|Distance||4.5 miles roundtrip|
|Best Seasons||Spring, Summer, Fall|
- More private than the High Falls
- Fun hike with an adventurous feel
- Views of Lake Superior
First piece of advice: do this hike before visiting the High Falls or you will be severely disappointed. This hike's difficulty took me by surprise, and finally reaching the waterfall felt sweet knowing that I had earned it. However, if I had visited the High Falls first, I doubt I would have felt the same way.
This is not a family friendly hike; several people that I passed in the beginning did not make it all the way to the falls. Dogs are allowed on leash. This trail can be terribly muddy and overgrown, so be prepared by wearing pants and leaving an extra pair of shoes in the car.
The hike starts by following the paved High Falls trail for half a mile. There will be a trail junction, with a pit toilet and the unpaved Middle Falls Trail continuing on your left. A sign at the start of the trail cautions hikers about the distance and difficulty of this trail (I initially shrugged this off as a warning aimed at the average unprepared patron hoping for another easy trail to a waterfall). I soon found out I had underestimated the trail and was in for a real adventure!

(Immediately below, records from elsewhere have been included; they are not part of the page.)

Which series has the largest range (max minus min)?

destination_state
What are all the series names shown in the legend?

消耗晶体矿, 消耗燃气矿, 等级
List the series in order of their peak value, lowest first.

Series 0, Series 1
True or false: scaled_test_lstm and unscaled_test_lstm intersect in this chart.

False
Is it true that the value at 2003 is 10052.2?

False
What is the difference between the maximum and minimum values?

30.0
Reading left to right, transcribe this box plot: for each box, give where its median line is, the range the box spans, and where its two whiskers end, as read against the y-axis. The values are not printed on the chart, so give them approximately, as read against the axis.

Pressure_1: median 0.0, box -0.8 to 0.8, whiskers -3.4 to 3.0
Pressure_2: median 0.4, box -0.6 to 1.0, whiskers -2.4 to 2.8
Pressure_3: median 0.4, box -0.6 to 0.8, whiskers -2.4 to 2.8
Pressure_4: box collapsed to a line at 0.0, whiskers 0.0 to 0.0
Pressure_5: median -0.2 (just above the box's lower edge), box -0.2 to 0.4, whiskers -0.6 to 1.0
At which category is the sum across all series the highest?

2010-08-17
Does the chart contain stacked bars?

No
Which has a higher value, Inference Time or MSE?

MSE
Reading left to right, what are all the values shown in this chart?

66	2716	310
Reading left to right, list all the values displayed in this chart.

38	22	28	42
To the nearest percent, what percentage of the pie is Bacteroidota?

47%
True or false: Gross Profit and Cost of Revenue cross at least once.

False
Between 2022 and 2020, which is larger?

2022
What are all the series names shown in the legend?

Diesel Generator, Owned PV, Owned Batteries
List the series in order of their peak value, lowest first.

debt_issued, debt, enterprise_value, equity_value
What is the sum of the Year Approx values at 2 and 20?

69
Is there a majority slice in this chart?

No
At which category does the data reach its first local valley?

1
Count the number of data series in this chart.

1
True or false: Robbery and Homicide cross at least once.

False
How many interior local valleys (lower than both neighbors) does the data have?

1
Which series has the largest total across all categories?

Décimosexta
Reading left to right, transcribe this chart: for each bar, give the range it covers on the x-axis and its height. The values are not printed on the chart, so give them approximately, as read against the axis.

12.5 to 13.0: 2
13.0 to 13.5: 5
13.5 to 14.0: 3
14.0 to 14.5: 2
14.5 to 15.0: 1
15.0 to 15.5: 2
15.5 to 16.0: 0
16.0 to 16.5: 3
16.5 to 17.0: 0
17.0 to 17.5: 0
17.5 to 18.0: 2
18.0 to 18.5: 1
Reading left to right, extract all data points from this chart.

It had been raining excessively on the North Shore in the past week, so the trails were thoroughly drenched -- picture puddles of the gooiest muck, globs dripping off your shoes. Some areas even had an inch of standing water (see image below). At first, I attempted to avoid puddles and walking in deep mud to save my shoes and feet, but soon realized this was futile. If you don't care about how your shoes look and have another pair of shoes in the car, I recommend you forget trying to avoid the mud and walk through everything carefree.
At the falls, there is a nice bench with a view where you can rest and have lunch or a snack. Then the trail continues and you can stand by the top of the falls. At this point, the trail continues in a loop and meets back with the main trail -- when I did this hike, I didn't have a map and didn't realize it was a loop, and took the longer way by retracing my steps (don't be like me).
Upon finishing, check out the High Falls (and don't mind the hordes of tourists staring at you looking and smelling like a swamp monster). What an adventure! Walking uphill both ways through the mud and thickets of undergrowth while being eaten by bugs, just like grandpa on his way to school back in the day.
From Duluth, Minnesota take Minnesota Highway 61 north towards the Canadian Border. Look for the sign for Grand Portage State Park just before the border crossing, then turn left into the parking lot.
Google Maps Directions
Parking, Fees, and Facilities
Unlike other Minnesota State Parks, there is no vehicle fee! This park functions as a highway rest area, so there is a picnic area, travel information center, and flush toilets near the large, paved lot.